[Available data — start]

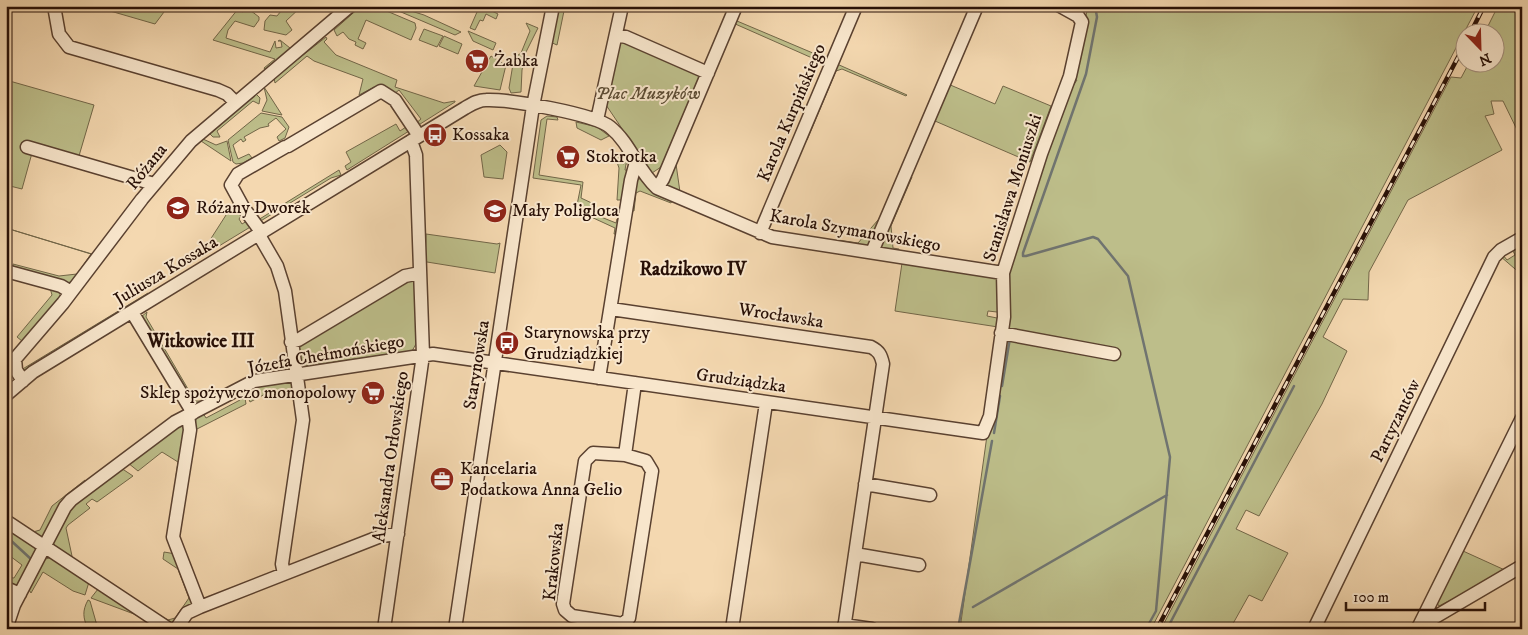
<svg xmlns="http://www.w3.org/2000/svg" width="1528" height="635" viewBox="0 0 1528 635" font-family="'IM FELL DW Pica',serif">
<style>
.green{fill:#bdbe8a;stroke:#726648}
.lines{fill:none;stroke-linecap:round;stroke-linejoin:round}
.stream{stroke:#707470;stroke-width:2.5}
.minor-casing{stroke:#5a4130;stroke-width:15}
.minor{stroke:#f8e6cc;stroke-width:12}
.rail-casing{stroke:#270f06;stroke-width:4.5}
.rail{stroke:#f8e6cc;stroke-width:2.5;stroke-dasharray:8;stroke-linecap:butt}
.labels{text-anchor:middle;dominant-baseline:central;stroke-width:4;stroke-linejoin:round;paint-order:stroke}
.poi-label{font-size:18px;fill:#270f06;stroke:#f8e6cc;text-anchor:start}
.park-label{font-size:18px;font-style:italic;fill:#5c4c34;stroke:#f8e6cc}
.street-label{font-size:18px;fill:#270f06;stroke:#f8e6cc}
.neighbourhood-label{font-size:19px;font-weight:bold;fill:#270f06;stroke:#f8e6cc}
</style>
<rect width="100%" height="100%" fill="#f4d8b0"/>
<filter id="stains"><feTurbulence type="fractalNoise" baseFrequency=".004" numOctaves="4"/><feColorMatrix values="0 0 0 0 .2 0 0 0 0 .09 0 0 0 0 .02 0 0 0 .5 -.17"/></filter>
<radialGradient id="worn" r=".72"><stop offset=".6" stop-color="#630" stop-opacity="0"/><stop offset="1" stop-color="#630" stop-opacity=".3"/></radialGradient>
<path class="green" d="M93 6H156L164 12 155 24Z
M285 6H302L286 21 292 30 286 35 264 30 265 21 270 15 277 16Z
M361 6H383L382 9 415 23 416 28 411 40 366 20 358 39 366 43 363 49 355 45 356 42 349 39 343 32 337 36 334 30Z
M395 6 424 15 461 32 455 35 394 9Z
M558 6H565L557 45 550 42Z
M1088 6H1478L1151 629H960L1013 249 1069 92 1077 80 1073 78Z
M1498 6H1522V140L1503 101H1491L1494 114 1485 116 1502 150 1408 200 1369 272 1368 300 1343 299 1323 337 1347 351 1322 404 1259 516 1246 510 1236 529 1288 553 1262 601 1249 595 1230 629H1161L1451 77 1461 78 1469 63 1496 62V32H1485Z
M246 7 259 17V20L254 27 235 21 228 30 226 38 270 52 275 41 276 48 282 47 281 41H278L280 40 290 48V52L266 71 264 68 275 59 213 40 238 9 243 12Z
M484 7 498 14 496 19 486 14 483 21 480 20 475 30 470 28 477 12Z
M737 21 827 59 828 65 733 23Z
M526 23 538 28 526 52 522 70 521 92 511 93 509 88 514 58 521 53 530 31Z
M424 29 443 36 437 47 419 40Z
M468 31 496 43 493 50 473 41Z
M444 36 462 44 458 54 439 46Z
M326 37 327 39 324 42 336 55 397 80 395 87 444 103 455 101V102L417 126 415 124 421 119 399 90 394 94 374 87 359 95 363 79 314 61 307 56 275 83 274 78Z
M623 40 700 75 661 167 652 173 604 102 617 45Z
M491 56 506 65 500 90 474 86Z
M837 64 907 95 906 96 842 69 836 71 807 140 804 139Z
M6 80 94 105 76 166 32 153 22 189 6 185Z
M948 84 995 104 1003 86 1051 106 1030 162 935 121 932 127 929 126Z
M264 87 282 115 262 111 267 100Z
M256 94 260 98 259 104 253 101 217 131 220 137H213L210 134Z
M261 113 282 117 289 127 285 138 279 141 277 137 286 129 276 118 268 124 269 126 260 128 244 137 246 140 243 142 241 139 233 145 238 159 249 154 252 158 243 163 236 164 233 162 228 140Z
M547 116 557 117 558 120 547 119 539 175 583 182 581 198 596 205V215L616 223 617 219 621 227 618 234H614L615 228 576 210 581 185 533 178 541 120Z
M576 122 597 127 609 136 601 140 577 128Z
M396 124 400 131 406 127 409 131 347 170 345 166 351 162 346 152Z
M203 139 216 145 227 141 231 161 201 141Z
M500 145 507 152 503 179 484 177 481 155Z
M617 154 623 164 627 162 630 163 626 164 625 170 629 171 623 200H617L619 168 615 156Z
M673 163 676 164 680 192 668 190 665 184Z
M339 170 341 175 331 178 259 222 258 220Z
M908 175 912 177 891 226 893 248 899 249 898 253 885 250 881 246Z
M637 179H643L672 201 671 203 640 191 636 193 634 211 629 210Z
M235 201 243 213 239 219 242 224 247 221 252 226 219 246 210 240Z
M878 220 881 221 873 233V241L867 246 838 243V240L858 243Z
M6 228 92 254 93 257 72 281 68 283 13 267V264L59 276 77 274 91 254Z
M426 234 497 244 500 243 495 273 427 262 425 264Z
M1518 247 1522 249V275L1500 256 1503 255 1507 260 1515 255 1512 249Z
M902 263 997 278 1002 309 997 312 988 311 987 316 997 318 1000 322 998 327 895 311Z
M410 278 416 282 419 344H416L412 351 305 366 299 363 297 347Z
M50 288 60 292V300L22 341 17 337 52 295Z
M148 293V296L25 371 21 370Z
M147 312 146 317 195 401H200L199 404 193 403 141 317Z
M292 381 298 410H295L292 389 269 392 250 402 248 397 245 398 246 404 197 429 195 428 196 418 203 413 206 418 240 400 237 394 255 385Z
M182 424 185 427 179 477 176 476 178 462 162 452 138 471 128 463Z
M121 468 133 476 97 502 92 499 86 504 90 508 68 525 66 528 72 556 71 559 55 547 53 542 69 509Z
M85 480 87 483 43 536 38 537 33 532 40 530 52 506Z
M6 526 37 550 18 587 6 584V577L14 578 22 565 6 553Z
M1463 551 1507 571 1439 606 1437 603Z
M164 552 176 554 192 603 172 625 160 618 161 616 168 620 175 618 189 598 178 569 163 559Z
M50 558 89 582 85 595 73 591 43 572 31 593 28 588 45 559Z
M98 589 153 625 134 614 91 598Z
M88 600 90 601 98 629H88C83 618 82 611 88 600Z"/>
<g class="lines">
<path class="stream" d="M1095 6 1097 17 1086 74 1023 253V256H1026L1093 237 1098 239 1128 276 1170 457 1156 611 1146 629
M1002 386 1010 338
M994 433 1000 396
M6 536 32 560
M973 607 1167 495
M958 629 992 441
M1167 629 1294 386"/>
<g class="minor-casing">
<path id="minor" d="M54 6 59 34 69 47 218 90 227 94 235 102
M616 35 626 37 708 73
M597 120 622 6
M288 146 381 91 395 100 419 136
M27 147 154 184
M657 188 663 179 736 6
M262 233 243 207 231 185 238 174 285 147
M760 233 856 6
M259 235 277 266 285 291 303 420 282 564 284 574
M872 252 977 6
M6 271 61 286 71 292
M611 309 871 347C879 351 881 355 883 364L844 629
M132 312 193 413
M1001 333 1114 354
M291 342 298 340 405 276 420 273
M599 378 631 180 636 162
M23 381 16 370 15 359 63 303 142 199 191 141 350 6
M6 395 33 372 465 108C472 104 478 100 486 100 509 99 594 114 610 127 630 143 638 171 657 188L772 237 1003 273
M188 415 190 430 173 537 200 607
M625 455 646 461 652 471 629 618 623 624 572 616 565 610 563 604 585 461 593 453 625 455 635 383
M865 484 930 495
M6 521 169 629
M855 554 919 565
M6 588 20 594
M844 625 872 629
M1419 626 1522 418
M1418 627 1522 566
M6 629 14 605 65 507 71 500 175 422 254 381 433 354 983 433 990 416 1004 317 1003 273 1041 154 1070 76 1082 22 1078 16 1060 6
M176 629 187 613 200 607 381 536 398 534
M384 629 423 355 416 155 411 141
M455 629 533 106 553 6
M732 629 766 403
M1314 629 1494 257 1501 250 1522 238"/>
</g>
<use href="#minor" class="minor"/>
<g class="rail-casing">
<path id="rail" d="M1471 32 1484 6
M1157 629 1466 42"/>
</g>
<use href="#rail" class="rail"/>
</g>
<defs>
<g id="supermarket-disc" transform="scale(1.25)"><circle r="9.5" fill="#8f2418" stroke="#f8e6cc"/><path d="M-6-5.5h2.5l.6 2H6L4.5 2H-2.5L-4.4-4H-6ZM-1.5 3.2a1.3 1.3 0 1 0 .1 0ZM3 3.2a1.3 1.3 0 1 0 .1 0Z" fill="#fff"/></g>
<g id="bus-disc" transform="scale(1.25)"><circle r="9.5" fill="#8f2418" stroke="#f8e6cc"/><path d="M-5-6H5V4H4V6H2V4H-2V6H-4V4H-5ZM-3.5-4V0h7V-4ZM-3.5 1.2v1.5H-2V1.2ZM2 1.2v1.5H3.5V1.2Z" fill="#fff"/></g>
<g id="school-disc" transform="scale(1.25)"><circle r="9.5" fill="#8f2418" stroke="#f8e6cc"/><path d="M0-5L7-2L0 1L-7-2ZM-4 1L0 2.5L4 1V4Q0 6-4 4Z" fill="#fff"/></g>
<g id="office-disc" transform="scale(1.25)"><circle r="9.5" fill="#8f2418" stroke="#f8e6cc"/><path d="M-6-3h4V-5.5h4V-3h4V5H-6ZM-1-4.5V-3h2v-1.5ZM-6 0V1H6V0Z" fill="#fff"/></g>
</defs>
<g fill-rule="evenodd">
<use href="#supermarket-disc" x="477" y="61"/>
<use href="#bus-disc" x="435" y="135"/>
<use href="#supermarket-disc" x="568" y="157"/>
<use href="#school-disc" x="178" y="208"/>
<use href="#school-disc" x="495" y="211"/>
<use href="#bus-disc" x="507" y="343"/>
<use href="#supermarket-disc" x="373" y="393"/>
<use href="#office-disc" x="442" y="479"/>
</g>
<g class="labels">
<g class="poi-label">
<text x="494" y="61">Żabka</text>
<text x="452" y="135">Kossaka</text>
<text x="586" y="157">Stokrotka</text>
<text x="196" y="208">Różany Dworek</text>
<text x="512" y="211">Mały Poliglota</text>
<text x="524" y="333">Starynowska przy<tspan x="524" dy="21">Grudziądzkiej</tspan></text>
<text x="356" y="393" text-anchor="end">Sklep spożywczo monopolowy</text>
<text x="460" y="469">Kancelaria<tspan x="460" dy="21">Podatkowa Anna Gelio</tspan></text>
</g>
<g class="park-label">
<text x="648" y="94">Plac Muzyków</text>
</g>
<g class="street-label">
<text transform="translate(792 113) rotate(-67)">Karola Kurpińskiego</text>
<text transform="translate(147 167) rotate(-51)">Różana</text>
<text transform="translate(1013 188) rotate(-72)">Stanisława Moniuszki</text>
<text transform="translate(855 231) rotate(10)">Karola Szymanowskiego</text>
<text transform="translate(166 271) rotate(-31)">Juliusza Kossaka</text>
<text transform="translate(781 316) rotate(9)">Wrocławska</text>
<text transform="translate(326 355) rotate(-10)">Józefa Chełmońskiego</text>
<text transform="translate(477 365) rotate(-81)">Starynowska</text>
<text transform="translate(741 381) rotate(8)">Grudziądzka</text>
<text transform="translate(1396 421) rotate(-64)">Partyzantów</text>
<text transform="translate(391 457) rotate(-82)">Aleksandra Orłowskiego</text>
<text transform="translate(554 562) rotate(-84)">Krakowska</text>
</g>
<g class="neighbourhood-label">
<text x="693" y="269">Radzikowo IV</text>
<text x="201" y="341">Witkowice III</text>
</g>
</g>
<rect width="1528" height="635" fill="none" stroke="#f4d8b0" stroke-width="25"/>
<rect x="8" y="8" width="1513" height="620" fill="none" stroke="#270f06" stroke-width="2.5"/>
<rect x="12" y="12" width="1503" height="610" fill="none" stroke="#270f06"/>
<g transform="translate(1480 48) rotate(157)"><circle r="24" fill="#f8e6cc" stroke="#a4907d"/>
<path d="M0-4L9 19L0 12L-9 19Z" fill="#8f2418"/>
<text y="-8" font-size="14" font-weight="bold" text-anchor="middle" fill="#270f06">N</text>
</g>
<path d="M1346 602v8h139v-8" fill="none" stroke="#270f06" stroke-width="2.5"/>
<text x="1353" y="602" font-size="15" fill="#270f06" stroke="#f8e6cc" stroke-width="4" paint-order="stroke">100 m</text>
<rect width="100%" height="100%" filter="url(#stains)"/>
<rect width="100%" height="100%" fill="url(#worn)"/>
</svg>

[Available data — finish]

## Exercise description
Copy each line from the records above that includes the string "order".

## Answer section
.labels{text-anchor:middle;dominant-baseline:central;stroke-width:4;stroke-linejoin:round;paint-order:stroke}
<text x="1353" y="602" font-size="15" fill="#270f06" stroke="#f8e6cc" stroke-width="4" paint-order="stroke">100 m</text>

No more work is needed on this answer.